Exercise material below:

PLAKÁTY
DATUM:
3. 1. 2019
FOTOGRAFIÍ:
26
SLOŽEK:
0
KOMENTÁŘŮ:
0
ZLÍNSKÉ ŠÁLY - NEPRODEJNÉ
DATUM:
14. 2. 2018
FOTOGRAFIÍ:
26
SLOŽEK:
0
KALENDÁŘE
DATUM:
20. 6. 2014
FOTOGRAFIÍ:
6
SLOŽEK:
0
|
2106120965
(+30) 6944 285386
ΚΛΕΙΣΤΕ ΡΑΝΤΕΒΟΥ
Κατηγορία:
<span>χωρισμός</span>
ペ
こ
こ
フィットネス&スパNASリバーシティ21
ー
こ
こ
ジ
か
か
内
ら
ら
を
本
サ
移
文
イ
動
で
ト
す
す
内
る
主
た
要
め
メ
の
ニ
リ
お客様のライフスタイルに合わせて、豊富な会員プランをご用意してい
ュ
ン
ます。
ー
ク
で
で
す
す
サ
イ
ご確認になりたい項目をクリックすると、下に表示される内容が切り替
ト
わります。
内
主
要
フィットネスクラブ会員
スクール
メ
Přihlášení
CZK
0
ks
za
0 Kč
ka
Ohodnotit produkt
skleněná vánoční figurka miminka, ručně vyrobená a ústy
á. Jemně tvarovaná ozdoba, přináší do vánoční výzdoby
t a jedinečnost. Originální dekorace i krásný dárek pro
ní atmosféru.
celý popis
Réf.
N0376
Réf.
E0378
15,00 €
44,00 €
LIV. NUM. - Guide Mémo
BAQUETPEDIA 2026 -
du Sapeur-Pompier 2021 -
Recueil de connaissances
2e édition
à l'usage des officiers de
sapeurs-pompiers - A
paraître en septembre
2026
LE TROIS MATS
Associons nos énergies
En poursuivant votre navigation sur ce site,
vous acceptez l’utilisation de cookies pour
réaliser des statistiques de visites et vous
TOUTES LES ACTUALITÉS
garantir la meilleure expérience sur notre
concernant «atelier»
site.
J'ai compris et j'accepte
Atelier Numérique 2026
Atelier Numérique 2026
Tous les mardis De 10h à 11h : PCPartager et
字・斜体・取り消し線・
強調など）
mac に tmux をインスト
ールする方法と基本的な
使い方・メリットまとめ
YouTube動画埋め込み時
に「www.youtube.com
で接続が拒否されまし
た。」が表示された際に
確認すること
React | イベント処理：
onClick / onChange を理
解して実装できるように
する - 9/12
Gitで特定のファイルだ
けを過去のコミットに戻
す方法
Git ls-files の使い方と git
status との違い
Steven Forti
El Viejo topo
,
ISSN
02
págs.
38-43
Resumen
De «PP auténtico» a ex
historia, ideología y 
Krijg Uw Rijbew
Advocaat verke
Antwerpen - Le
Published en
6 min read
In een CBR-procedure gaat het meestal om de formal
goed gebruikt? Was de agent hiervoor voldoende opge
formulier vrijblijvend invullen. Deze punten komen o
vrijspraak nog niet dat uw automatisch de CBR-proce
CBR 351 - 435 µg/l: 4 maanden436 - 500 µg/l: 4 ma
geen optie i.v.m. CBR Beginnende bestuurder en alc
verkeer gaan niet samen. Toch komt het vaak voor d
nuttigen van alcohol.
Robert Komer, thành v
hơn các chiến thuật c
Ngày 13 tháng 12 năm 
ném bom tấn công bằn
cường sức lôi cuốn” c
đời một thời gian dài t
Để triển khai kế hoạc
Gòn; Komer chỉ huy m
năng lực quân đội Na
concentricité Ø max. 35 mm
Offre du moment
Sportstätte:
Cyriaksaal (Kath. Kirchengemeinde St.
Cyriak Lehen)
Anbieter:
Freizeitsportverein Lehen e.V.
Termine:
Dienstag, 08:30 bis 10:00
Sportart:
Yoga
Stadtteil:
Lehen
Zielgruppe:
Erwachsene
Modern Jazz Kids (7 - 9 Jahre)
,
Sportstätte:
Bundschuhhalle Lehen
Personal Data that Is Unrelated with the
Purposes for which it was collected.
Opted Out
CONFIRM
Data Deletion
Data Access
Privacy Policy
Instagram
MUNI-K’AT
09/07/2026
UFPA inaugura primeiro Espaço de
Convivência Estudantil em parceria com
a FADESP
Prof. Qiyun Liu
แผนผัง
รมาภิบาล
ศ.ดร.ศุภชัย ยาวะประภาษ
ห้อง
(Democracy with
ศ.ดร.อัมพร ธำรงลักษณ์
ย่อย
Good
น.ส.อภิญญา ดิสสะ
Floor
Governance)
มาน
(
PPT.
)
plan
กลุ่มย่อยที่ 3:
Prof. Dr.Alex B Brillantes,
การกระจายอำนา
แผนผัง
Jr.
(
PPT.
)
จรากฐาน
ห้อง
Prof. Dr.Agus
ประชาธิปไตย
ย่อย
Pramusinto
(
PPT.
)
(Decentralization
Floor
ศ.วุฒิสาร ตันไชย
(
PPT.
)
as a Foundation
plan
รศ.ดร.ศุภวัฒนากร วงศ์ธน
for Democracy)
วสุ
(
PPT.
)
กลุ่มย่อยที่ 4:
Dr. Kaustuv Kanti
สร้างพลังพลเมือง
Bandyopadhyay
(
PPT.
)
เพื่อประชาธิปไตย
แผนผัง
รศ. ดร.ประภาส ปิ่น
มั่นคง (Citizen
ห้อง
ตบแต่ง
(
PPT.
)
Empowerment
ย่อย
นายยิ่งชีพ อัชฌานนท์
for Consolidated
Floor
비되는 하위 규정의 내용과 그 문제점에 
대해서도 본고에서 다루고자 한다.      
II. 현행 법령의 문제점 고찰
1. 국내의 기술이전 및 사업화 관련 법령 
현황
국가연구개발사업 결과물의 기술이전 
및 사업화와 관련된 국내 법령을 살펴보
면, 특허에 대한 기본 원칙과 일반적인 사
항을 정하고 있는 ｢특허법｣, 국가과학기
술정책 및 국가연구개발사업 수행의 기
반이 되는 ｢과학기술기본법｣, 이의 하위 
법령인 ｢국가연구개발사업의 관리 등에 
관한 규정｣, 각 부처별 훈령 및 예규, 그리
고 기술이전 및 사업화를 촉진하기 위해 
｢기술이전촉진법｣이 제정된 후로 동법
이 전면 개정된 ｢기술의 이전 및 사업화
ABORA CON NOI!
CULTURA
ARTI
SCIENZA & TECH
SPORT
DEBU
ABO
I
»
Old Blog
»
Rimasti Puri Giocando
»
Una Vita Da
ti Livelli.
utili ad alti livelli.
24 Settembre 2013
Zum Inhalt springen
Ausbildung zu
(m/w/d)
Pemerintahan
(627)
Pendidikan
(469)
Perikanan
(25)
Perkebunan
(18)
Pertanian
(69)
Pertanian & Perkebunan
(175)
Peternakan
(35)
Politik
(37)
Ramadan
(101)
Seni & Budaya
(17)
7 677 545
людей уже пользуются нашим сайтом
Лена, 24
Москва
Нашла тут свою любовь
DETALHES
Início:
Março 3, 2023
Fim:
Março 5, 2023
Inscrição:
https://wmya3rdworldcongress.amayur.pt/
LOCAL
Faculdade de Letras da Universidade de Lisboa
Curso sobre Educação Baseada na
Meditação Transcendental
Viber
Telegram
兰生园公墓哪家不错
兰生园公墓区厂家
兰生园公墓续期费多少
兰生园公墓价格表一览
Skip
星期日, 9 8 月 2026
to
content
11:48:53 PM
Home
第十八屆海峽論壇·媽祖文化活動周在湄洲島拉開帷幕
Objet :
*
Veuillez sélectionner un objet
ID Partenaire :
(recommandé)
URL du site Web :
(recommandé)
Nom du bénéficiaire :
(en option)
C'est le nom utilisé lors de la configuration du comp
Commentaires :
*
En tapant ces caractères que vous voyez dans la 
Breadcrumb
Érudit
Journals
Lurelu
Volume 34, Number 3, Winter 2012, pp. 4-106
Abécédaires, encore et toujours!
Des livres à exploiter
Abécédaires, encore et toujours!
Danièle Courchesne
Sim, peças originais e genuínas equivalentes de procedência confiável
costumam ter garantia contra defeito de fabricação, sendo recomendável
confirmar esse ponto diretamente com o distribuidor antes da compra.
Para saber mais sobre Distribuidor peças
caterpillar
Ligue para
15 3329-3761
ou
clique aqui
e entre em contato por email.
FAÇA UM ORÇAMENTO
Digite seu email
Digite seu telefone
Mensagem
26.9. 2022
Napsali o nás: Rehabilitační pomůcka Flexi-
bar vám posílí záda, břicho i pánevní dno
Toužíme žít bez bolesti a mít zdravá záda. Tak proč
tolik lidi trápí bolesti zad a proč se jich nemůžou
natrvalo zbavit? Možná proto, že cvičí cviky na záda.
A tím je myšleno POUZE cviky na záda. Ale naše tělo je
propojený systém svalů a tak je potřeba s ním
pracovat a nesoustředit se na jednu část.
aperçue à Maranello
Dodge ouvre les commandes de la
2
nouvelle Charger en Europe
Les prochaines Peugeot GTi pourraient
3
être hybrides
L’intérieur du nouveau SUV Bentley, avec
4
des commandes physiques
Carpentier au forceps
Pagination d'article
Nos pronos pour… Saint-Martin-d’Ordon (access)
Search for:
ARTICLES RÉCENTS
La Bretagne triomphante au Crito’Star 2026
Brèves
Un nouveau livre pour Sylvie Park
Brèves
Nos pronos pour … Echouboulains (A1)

End of Exercise material.

Assignment: How many lines in the entries contain the string "záda"? Answer with the number only.

Exercise solution: 4